Savills report show that with the first year capital repayments discounted, mortgages are cheaper than renting by around 25%, but this difference reverses with the capital repayments taken into account.

Lucian Cook, director of residential research at the agency, said: “Even though paying off a repayment mortgage adds to your net wealth, it still makes ownership that much more expensive. It affects your monthly outgoings.”

This difference would widen even further given an interest rate rise, with Savills claiming that a 1% rate hike would push the difference in cost between renting and buying up to 34%, and a 2% rise would push it even further up to 50%.

The increased cost of buying will put pressure on future house price growth, says Savills, as demand could slip away in favour of cheaper renting.

Various reports have already showed house price growth to be slowing, at least in comparison to the turbulent first quarter of this year, when prices shot up as demand soared in advance of the stamp duty hike.

However, there are increasing signs that this reduced activity and price growth at the moment is not just a relative fallout from the pre-April boost.
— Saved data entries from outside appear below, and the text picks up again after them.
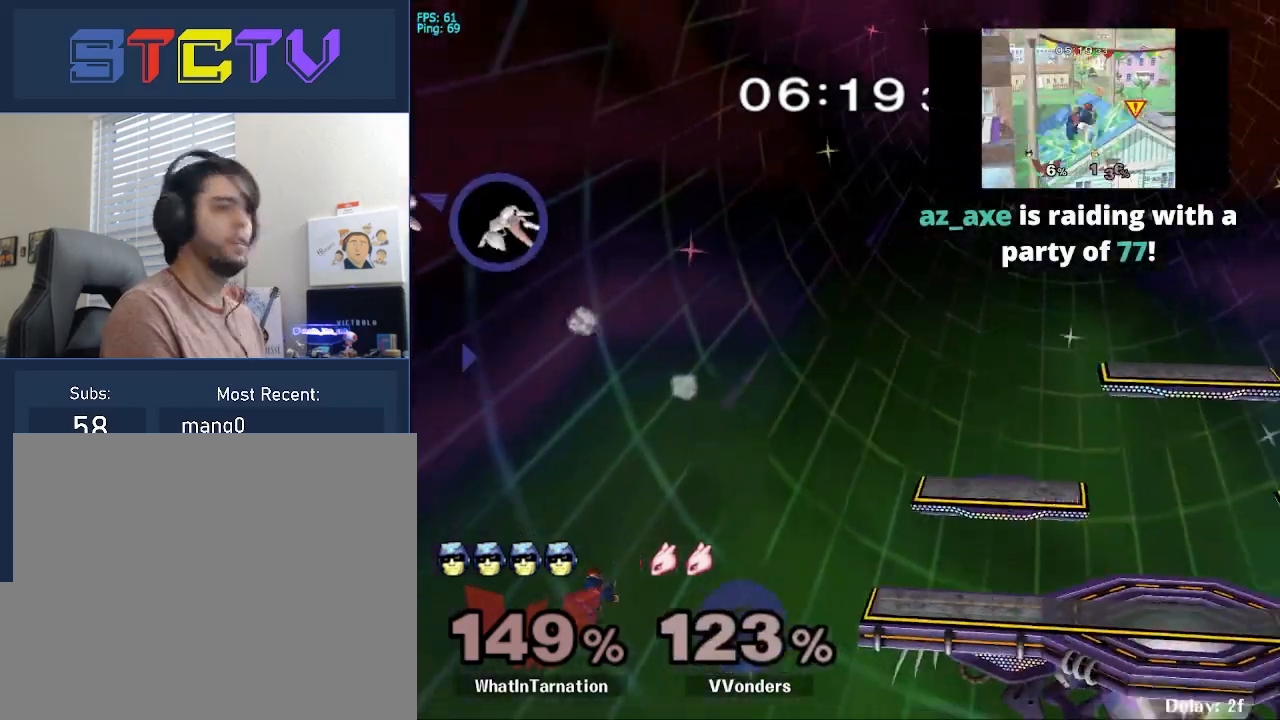
{"buttons": ["B"], "left_stick": "right", "right_stick": "center", "events": [[133, "Y", "down"], [183, "left_stick", "up-right"], [233, "Y", "up"], [250, "B", "down"], [417, "left_stick", "right"]]}
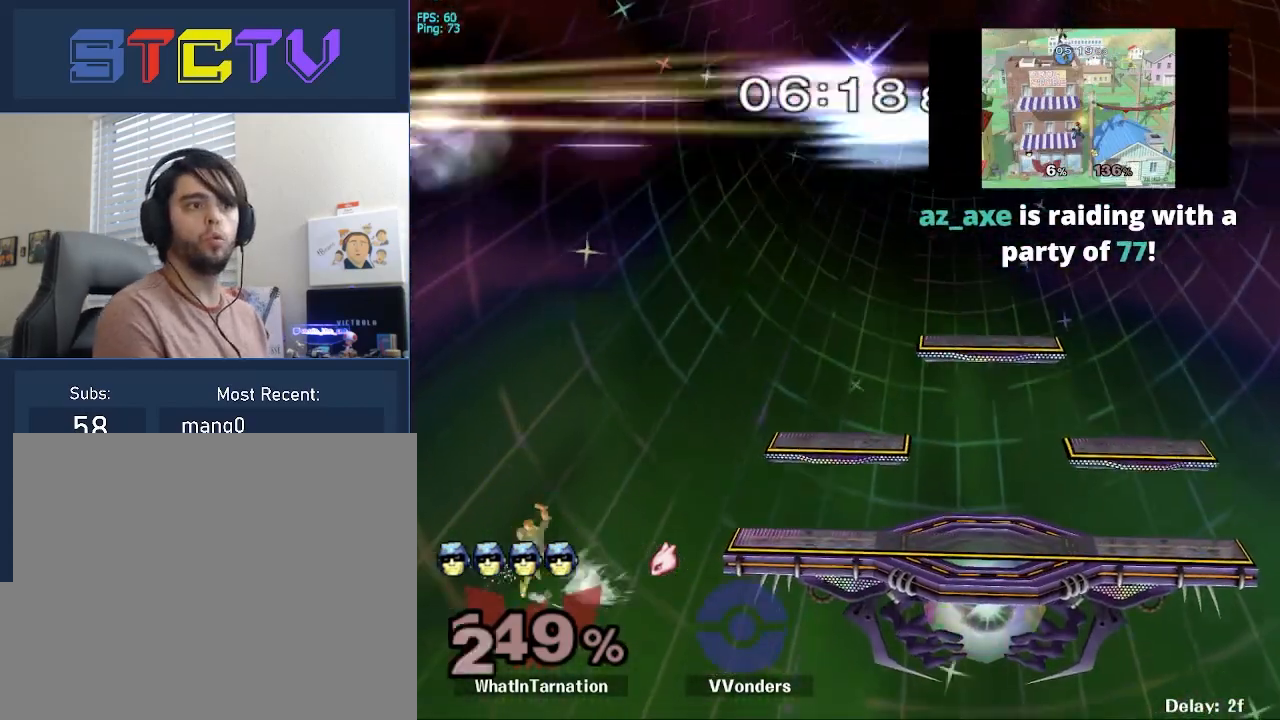
{"buttons": [], "left_stick": "center", "right_stick": "center", "events": [[17, "R1", "down"], [33, "B", "up"], [267, "R1", "up"], [500, "left_stick", "center"]]}
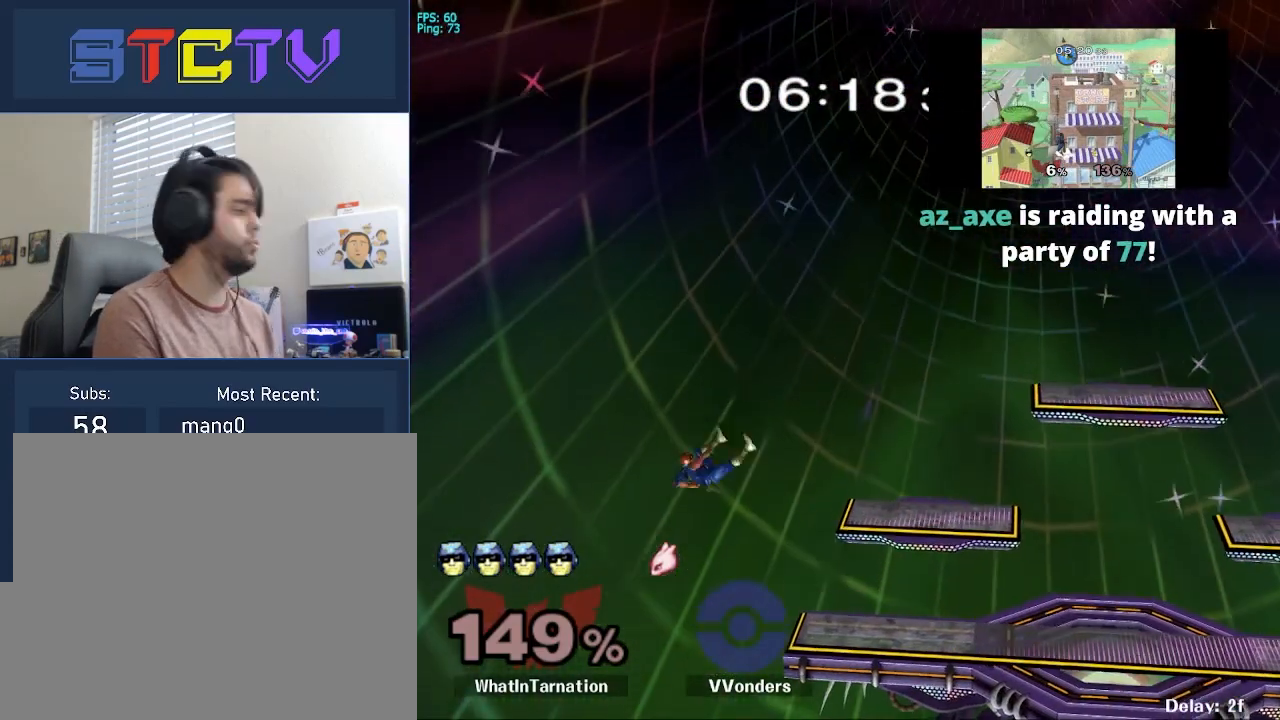
{"buttons": [], "left_stick": "center", "right_stick": "center", "events": [[183, "left_stick", "right"], [417, "left_stick", "center"]]}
General weakness in the economy, and uncertainty regarding the upcoming referendum on EU membership both remain as strong factors affecting property price inflation.

Savills report claimed that in order for renting to be cheaper on a monthly basis that home ownership with a repayment mortgage for a first-time buyer, they would need a loan-to-value level of just 61%.

Interest only mortgages make for lower monthly spending, but have come under scrutiny in recent years as it emerged that many who took them out had no plans in place for repayment when the term came to an end.

The prevalence of interest-only mortgages held by those with no repayment plans was described in 2013 by Martin Wheatley, now head of the Financial Conduct Authority, as “a ticking time bomb”.

The number of interest-only mortgages has since fallen and, according to the FT, just 0.1% of mortgages taken out last year were interest-only plans.